U.S. Navy F-18E Super Hornets leave after receiving fuel from a KC-135 Stratotanker over northern Iraq, on Sept. 23, 2014. Shawn Nickel/U.S. Air Force

The U.S. Navy issued a rare apology Wednesday after Lemoore residents were startled by a loud boom caused by a jet breaking the sound barrier.

About 10:26 a.m., an F/A-18 Super Hornet assigned to Lemoore Naval Air Station was conducting a training mission when it exceeded the speed of sound, the base said in a statement.

Several Lemoore residents called police to report hearing an explosion, prompting officers to patrol the area where the calls originated, Cmdr. Maggie Ochoa said.

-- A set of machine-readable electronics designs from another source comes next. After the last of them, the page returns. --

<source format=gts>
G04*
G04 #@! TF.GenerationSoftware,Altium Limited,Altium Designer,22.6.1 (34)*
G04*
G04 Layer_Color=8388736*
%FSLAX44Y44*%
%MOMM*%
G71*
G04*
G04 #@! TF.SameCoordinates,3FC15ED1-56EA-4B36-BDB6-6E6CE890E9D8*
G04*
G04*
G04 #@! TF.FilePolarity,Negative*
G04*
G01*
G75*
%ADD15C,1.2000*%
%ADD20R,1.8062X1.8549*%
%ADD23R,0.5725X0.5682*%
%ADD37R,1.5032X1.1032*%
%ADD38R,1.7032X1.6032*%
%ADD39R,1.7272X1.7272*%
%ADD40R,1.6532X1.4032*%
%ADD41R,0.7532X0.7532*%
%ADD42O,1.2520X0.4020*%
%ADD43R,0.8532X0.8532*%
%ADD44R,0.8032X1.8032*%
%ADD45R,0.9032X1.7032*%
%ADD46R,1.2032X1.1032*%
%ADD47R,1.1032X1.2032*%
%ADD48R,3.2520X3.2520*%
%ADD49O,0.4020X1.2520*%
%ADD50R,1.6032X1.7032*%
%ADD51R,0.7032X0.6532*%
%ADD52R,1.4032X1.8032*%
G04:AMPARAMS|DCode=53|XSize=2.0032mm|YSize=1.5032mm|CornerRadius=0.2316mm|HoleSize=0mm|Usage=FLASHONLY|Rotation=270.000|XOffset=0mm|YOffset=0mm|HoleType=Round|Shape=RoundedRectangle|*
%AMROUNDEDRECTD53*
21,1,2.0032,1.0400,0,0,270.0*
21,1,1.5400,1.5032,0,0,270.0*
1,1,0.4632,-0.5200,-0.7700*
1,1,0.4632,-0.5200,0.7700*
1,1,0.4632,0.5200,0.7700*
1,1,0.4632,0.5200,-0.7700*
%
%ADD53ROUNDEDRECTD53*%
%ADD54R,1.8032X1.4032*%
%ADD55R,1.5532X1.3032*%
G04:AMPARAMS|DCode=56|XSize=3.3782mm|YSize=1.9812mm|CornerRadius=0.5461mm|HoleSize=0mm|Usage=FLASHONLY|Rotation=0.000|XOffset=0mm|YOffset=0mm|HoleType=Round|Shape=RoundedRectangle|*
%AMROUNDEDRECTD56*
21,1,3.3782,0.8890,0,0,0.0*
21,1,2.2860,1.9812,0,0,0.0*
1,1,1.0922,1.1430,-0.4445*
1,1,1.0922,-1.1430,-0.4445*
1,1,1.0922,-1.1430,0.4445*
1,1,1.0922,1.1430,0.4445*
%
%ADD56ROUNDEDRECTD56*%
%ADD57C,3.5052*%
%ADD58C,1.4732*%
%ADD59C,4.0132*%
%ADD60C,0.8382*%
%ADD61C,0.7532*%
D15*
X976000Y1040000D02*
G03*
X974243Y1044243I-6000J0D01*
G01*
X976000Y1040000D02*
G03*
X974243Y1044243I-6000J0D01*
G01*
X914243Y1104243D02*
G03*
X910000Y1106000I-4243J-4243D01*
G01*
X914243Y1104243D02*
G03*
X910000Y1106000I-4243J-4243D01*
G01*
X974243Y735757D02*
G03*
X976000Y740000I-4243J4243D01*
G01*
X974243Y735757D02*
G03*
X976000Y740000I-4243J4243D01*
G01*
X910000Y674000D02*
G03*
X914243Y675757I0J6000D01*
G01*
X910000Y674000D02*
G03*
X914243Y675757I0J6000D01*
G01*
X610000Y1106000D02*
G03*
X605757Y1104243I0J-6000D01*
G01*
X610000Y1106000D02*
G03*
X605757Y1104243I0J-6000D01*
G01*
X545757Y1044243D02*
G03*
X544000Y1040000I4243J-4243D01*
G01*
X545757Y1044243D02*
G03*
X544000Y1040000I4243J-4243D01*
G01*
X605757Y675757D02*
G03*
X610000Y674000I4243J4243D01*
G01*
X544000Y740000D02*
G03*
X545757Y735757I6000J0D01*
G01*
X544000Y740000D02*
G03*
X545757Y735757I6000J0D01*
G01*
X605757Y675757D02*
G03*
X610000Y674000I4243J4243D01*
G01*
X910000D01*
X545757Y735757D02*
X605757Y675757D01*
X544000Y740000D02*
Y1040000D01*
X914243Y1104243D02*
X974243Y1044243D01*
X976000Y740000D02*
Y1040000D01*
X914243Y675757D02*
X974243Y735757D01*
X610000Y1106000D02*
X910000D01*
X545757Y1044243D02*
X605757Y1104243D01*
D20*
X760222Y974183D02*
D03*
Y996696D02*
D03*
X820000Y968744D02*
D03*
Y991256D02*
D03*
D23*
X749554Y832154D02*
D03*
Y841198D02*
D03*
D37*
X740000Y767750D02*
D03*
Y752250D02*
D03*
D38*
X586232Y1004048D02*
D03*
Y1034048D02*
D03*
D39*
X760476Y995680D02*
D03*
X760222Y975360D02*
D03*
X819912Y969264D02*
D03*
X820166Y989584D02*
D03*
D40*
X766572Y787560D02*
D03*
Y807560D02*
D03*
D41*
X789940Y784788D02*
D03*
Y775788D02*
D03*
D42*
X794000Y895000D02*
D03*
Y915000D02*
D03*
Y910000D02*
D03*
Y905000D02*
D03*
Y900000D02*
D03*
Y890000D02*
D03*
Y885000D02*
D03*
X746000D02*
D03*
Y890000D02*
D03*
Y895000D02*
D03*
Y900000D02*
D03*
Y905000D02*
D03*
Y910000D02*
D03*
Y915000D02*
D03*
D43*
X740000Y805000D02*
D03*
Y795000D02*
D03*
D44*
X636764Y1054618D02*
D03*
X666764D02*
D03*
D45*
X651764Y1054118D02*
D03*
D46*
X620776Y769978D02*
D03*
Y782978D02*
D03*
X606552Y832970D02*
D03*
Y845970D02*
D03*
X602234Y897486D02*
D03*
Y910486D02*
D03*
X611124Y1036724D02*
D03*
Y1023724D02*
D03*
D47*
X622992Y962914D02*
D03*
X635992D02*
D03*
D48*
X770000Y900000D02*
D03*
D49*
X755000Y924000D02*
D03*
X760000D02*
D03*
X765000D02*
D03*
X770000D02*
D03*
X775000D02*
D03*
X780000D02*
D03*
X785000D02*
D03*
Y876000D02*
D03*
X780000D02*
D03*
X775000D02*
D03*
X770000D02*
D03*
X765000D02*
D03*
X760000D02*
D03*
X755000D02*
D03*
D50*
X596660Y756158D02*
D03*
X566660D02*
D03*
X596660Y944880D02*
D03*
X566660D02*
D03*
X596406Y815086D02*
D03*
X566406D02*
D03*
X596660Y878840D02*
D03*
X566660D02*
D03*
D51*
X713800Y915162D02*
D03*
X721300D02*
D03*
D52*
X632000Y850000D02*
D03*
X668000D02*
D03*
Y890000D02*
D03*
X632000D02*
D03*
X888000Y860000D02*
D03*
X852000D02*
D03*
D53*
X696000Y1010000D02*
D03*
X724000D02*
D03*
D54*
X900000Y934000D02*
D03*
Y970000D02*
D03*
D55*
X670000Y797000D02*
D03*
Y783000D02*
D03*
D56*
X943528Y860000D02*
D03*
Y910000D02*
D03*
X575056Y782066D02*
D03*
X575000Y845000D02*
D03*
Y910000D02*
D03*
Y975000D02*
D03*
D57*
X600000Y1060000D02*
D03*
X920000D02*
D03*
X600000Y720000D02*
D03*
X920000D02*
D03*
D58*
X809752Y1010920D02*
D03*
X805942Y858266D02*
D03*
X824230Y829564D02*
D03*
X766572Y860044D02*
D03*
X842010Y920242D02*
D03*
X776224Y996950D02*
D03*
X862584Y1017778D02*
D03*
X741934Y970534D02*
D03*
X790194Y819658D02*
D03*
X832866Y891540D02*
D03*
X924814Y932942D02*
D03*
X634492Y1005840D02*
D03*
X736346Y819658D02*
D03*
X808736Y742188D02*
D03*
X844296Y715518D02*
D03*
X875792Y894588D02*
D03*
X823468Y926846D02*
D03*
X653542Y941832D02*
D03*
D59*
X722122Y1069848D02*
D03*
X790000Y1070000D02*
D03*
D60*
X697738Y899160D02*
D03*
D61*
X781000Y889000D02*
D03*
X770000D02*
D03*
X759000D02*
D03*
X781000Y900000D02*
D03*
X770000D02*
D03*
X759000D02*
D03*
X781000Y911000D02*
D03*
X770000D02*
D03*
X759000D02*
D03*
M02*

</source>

"I personally heard it," she said.

Because it sounded like a sonic boom, Ochoa called the Navy base and received confirmation that a jet fighter had exceeded the speed of sound.

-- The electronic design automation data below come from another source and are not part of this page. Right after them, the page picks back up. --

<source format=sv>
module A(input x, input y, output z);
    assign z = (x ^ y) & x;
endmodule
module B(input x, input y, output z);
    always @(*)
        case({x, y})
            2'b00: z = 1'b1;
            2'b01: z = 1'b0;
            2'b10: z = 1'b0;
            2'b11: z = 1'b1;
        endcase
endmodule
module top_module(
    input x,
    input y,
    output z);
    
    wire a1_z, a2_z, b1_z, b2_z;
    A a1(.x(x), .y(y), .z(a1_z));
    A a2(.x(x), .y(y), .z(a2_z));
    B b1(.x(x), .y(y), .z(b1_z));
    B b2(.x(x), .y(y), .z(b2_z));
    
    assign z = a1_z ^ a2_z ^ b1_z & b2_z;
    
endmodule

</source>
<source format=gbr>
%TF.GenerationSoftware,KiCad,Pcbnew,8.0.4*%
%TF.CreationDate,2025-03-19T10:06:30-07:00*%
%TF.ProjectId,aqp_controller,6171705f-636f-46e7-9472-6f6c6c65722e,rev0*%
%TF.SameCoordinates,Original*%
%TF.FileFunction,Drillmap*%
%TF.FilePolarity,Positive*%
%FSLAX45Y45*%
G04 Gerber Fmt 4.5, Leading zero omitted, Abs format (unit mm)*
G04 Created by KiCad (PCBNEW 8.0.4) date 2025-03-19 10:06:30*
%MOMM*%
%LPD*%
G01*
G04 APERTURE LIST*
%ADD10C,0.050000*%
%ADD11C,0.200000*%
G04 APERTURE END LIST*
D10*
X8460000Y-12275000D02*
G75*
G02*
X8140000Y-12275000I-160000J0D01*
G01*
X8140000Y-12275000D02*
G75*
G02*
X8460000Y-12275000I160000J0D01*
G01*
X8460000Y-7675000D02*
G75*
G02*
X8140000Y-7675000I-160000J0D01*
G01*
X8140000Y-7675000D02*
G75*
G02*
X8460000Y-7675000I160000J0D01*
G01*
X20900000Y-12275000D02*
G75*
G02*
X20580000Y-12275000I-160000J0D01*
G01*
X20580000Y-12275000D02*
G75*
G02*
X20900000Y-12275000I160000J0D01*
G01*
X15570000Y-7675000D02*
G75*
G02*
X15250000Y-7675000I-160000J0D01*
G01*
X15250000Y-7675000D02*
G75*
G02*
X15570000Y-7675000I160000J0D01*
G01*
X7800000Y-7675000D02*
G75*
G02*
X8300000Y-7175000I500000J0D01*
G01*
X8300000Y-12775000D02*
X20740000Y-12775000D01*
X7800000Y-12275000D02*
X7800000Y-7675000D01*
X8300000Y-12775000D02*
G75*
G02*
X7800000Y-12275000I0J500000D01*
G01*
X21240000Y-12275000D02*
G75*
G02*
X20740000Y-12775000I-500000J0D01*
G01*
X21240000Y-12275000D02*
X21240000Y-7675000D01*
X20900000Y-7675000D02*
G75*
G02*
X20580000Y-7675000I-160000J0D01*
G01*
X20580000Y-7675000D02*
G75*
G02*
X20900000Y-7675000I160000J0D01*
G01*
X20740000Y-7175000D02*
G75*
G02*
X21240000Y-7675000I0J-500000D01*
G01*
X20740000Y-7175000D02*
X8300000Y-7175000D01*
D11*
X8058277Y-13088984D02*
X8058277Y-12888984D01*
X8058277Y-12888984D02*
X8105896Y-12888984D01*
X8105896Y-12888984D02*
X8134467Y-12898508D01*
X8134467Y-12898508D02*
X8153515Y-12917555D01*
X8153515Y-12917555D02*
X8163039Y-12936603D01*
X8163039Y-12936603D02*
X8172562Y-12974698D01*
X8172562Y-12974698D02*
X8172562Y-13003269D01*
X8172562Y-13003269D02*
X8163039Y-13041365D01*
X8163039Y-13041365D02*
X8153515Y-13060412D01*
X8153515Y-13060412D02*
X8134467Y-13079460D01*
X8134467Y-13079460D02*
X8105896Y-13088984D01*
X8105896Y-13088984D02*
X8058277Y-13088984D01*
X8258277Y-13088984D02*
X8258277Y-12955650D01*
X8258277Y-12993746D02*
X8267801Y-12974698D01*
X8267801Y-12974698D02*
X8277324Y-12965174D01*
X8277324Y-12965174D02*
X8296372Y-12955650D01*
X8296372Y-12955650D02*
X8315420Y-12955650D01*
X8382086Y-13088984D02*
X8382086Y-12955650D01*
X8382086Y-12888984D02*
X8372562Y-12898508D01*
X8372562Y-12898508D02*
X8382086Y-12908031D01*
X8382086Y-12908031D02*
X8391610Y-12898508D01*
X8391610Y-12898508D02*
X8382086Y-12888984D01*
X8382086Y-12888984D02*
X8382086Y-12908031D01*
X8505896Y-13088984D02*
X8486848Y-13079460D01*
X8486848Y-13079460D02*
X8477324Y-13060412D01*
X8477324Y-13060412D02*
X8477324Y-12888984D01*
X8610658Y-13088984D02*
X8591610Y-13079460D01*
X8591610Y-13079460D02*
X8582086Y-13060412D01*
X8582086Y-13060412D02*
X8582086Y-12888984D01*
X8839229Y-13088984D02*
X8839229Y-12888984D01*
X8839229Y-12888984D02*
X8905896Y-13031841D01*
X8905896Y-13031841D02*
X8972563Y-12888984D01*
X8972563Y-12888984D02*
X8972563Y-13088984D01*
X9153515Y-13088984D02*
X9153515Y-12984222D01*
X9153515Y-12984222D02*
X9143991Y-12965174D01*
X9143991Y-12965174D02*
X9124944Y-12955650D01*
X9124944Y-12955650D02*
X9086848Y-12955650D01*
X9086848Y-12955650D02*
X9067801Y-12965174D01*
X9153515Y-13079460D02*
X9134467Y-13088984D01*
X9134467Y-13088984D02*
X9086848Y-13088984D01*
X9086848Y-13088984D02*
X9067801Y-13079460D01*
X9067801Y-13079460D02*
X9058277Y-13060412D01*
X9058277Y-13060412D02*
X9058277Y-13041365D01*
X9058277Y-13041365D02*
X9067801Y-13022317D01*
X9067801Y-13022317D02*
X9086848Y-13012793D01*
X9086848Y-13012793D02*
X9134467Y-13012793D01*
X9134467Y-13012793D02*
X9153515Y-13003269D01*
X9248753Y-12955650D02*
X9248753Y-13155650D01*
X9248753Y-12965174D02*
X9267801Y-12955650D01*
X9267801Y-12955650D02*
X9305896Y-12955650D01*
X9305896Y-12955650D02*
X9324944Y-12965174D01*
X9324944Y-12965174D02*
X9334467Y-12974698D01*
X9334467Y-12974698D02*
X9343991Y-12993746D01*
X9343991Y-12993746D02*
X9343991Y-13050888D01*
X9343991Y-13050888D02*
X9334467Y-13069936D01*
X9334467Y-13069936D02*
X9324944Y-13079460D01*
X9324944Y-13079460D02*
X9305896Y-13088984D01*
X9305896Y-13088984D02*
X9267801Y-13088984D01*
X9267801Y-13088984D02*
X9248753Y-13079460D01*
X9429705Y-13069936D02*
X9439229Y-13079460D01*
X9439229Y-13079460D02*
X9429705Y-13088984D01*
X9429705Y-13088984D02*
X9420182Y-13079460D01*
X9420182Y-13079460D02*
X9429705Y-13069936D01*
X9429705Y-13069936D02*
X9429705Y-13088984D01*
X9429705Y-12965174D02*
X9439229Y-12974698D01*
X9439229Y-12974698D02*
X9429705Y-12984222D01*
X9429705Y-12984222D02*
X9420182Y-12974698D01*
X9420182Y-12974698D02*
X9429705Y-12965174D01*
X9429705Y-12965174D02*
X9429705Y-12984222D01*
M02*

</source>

Both Navy and Federal Aviation Administration regulations prohibit breaking the sound barrier over populated areas.

"Although the noise generated is a public concern, at no time was there risk to the community," the base statement said. "We apologize to those who were impacted by this occurrence."

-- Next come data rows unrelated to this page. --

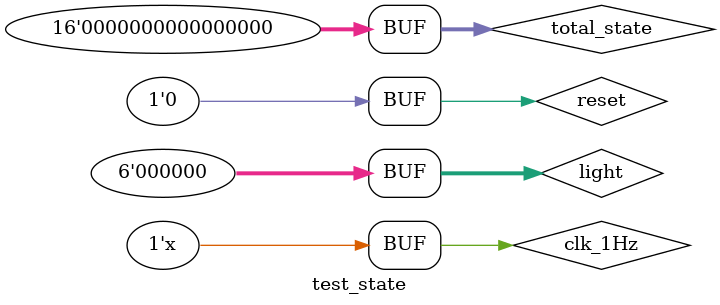
<source format=v>
`timescale 1ns / 1ps


module test_state;

	// Inputs
	reg clk_1Hz;
	reg reset;

	// Outputs
	reg [15:0] total_state=0;
	reg [5:0] light;

	// Instantiate the Unit Under Test (UUT)
	state uut (
		.clk_1Hz(clk_1Hz), 
		.reset(reset), 
		.total_state(total_state), 
		.light(light)
	);

	initial begin
		// Initialize Inputs
		clk_1Hz = 0;
		reset = 0;
		light=0;
		total_state=0;
		// Wait 100 ns for global reset to finish
		#10;
        
		// Add stimulus here
		
    end
       always #5 clk_1Hz<=~clk_1Hz;
endmodule


</source>
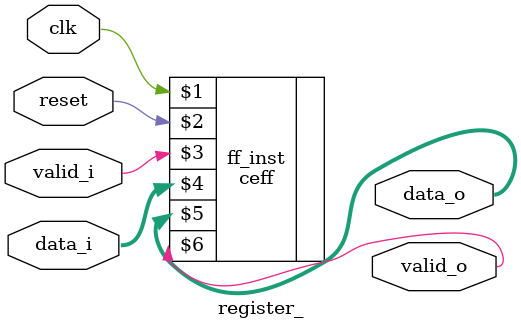
<source format=sv>
`timescale 1ns/1ns

module register_ #(
	parameter SIZE = 32
)
(
	input clk,
	input reset,
	input valid_i,

	input logic [SIZE - 1: 0] data_i,
	output logic [SIZE - 1: 0] data_o,
	output bit valid_o
);

// not handled by parser
// ceff #(.SIZE(SIZE)) ff_inst(.*)
ceff #(.SIZE(SIZE)) ff_inst(
	clk,
	reset,
	valid_i,
	data_i,
	data_o,
	valid_o
);

endmodule

</source>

An investigation has begun, the Navy said.

This is the second incident this week involving the naval air station. Monday, a Super Hornet jet crashed into a farm field and caught fire. The pilot safely ejected.

The jet fighter was part of the VFA-14 Tophatters squadron, and the wreckage will remain in the field until investigators are done inspecting it, the base said.